Die allmähliche und religiöse Entfernung vom städtischen Zentrum Athens zum Heiligtum, das an der Grenze des athenischen Territoriums liegt, war nicht nur für die Dramatisierung des Mythos von Demeter und Kore durch die Teilnehmenden wichtig. Zugleich war sie eine grundlegende Praxis der Erfahrung und damit des Vollzugs der Initiation. Wer mitging, verließ während der Prozession seine städtische Verortung, seine soziale Position und die städtische Gesellschaftsordnung insgesamt, um in vollem Maße in die Mysterien eingeweiht zu werden.

Die rituelle Vereinheitlichung des Erscheinungsbildes der Einzuweihenden und Eingeweihten, so zeigen unsere Forschungen, ist in den Details vielfältig.

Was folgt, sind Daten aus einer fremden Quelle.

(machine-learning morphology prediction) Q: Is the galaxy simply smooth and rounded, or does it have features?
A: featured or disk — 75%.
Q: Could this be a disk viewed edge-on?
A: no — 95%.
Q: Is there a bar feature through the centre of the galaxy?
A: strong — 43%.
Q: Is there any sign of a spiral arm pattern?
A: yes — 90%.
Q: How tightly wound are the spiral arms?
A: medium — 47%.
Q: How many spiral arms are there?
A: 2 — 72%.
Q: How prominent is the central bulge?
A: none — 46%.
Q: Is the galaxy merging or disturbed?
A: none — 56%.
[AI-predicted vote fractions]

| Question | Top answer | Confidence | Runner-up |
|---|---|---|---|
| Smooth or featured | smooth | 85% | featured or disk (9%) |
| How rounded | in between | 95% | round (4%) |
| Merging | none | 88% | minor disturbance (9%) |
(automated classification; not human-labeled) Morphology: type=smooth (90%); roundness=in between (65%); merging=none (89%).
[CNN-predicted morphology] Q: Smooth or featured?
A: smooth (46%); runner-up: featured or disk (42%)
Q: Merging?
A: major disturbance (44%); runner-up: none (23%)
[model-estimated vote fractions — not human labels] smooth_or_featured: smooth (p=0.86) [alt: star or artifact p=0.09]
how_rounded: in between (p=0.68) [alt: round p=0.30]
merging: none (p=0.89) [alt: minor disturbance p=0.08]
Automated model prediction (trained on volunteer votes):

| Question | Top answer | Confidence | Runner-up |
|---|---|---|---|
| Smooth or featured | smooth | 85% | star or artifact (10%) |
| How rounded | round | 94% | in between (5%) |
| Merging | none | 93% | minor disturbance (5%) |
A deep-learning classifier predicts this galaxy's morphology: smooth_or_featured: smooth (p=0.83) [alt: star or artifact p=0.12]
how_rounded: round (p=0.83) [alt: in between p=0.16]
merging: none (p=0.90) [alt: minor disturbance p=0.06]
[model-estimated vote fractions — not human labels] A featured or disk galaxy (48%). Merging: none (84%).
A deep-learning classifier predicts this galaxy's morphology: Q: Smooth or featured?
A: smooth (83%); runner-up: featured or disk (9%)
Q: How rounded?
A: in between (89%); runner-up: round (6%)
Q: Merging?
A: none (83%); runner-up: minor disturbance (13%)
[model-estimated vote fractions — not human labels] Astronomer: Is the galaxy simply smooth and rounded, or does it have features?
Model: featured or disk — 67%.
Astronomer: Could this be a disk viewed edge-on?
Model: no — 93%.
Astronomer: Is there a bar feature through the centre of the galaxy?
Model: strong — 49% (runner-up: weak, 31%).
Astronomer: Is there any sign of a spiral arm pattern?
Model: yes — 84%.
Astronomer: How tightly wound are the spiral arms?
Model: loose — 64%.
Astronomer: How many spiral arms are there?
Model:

Das schlägt sich so auch in den Quellen nieder. Immerhin sind ja die religiöse Erfahrung und die Teilnahme an rituellen Praktiken im Wesentlichen individuelle Vollzüge. Dennoch werden Muster deutlich, wie sich gerade im Verlassen des unmittelbaren städtischen Lebensraums eine Urbanität ausbildete, die städtische Umgangsformen veränderte.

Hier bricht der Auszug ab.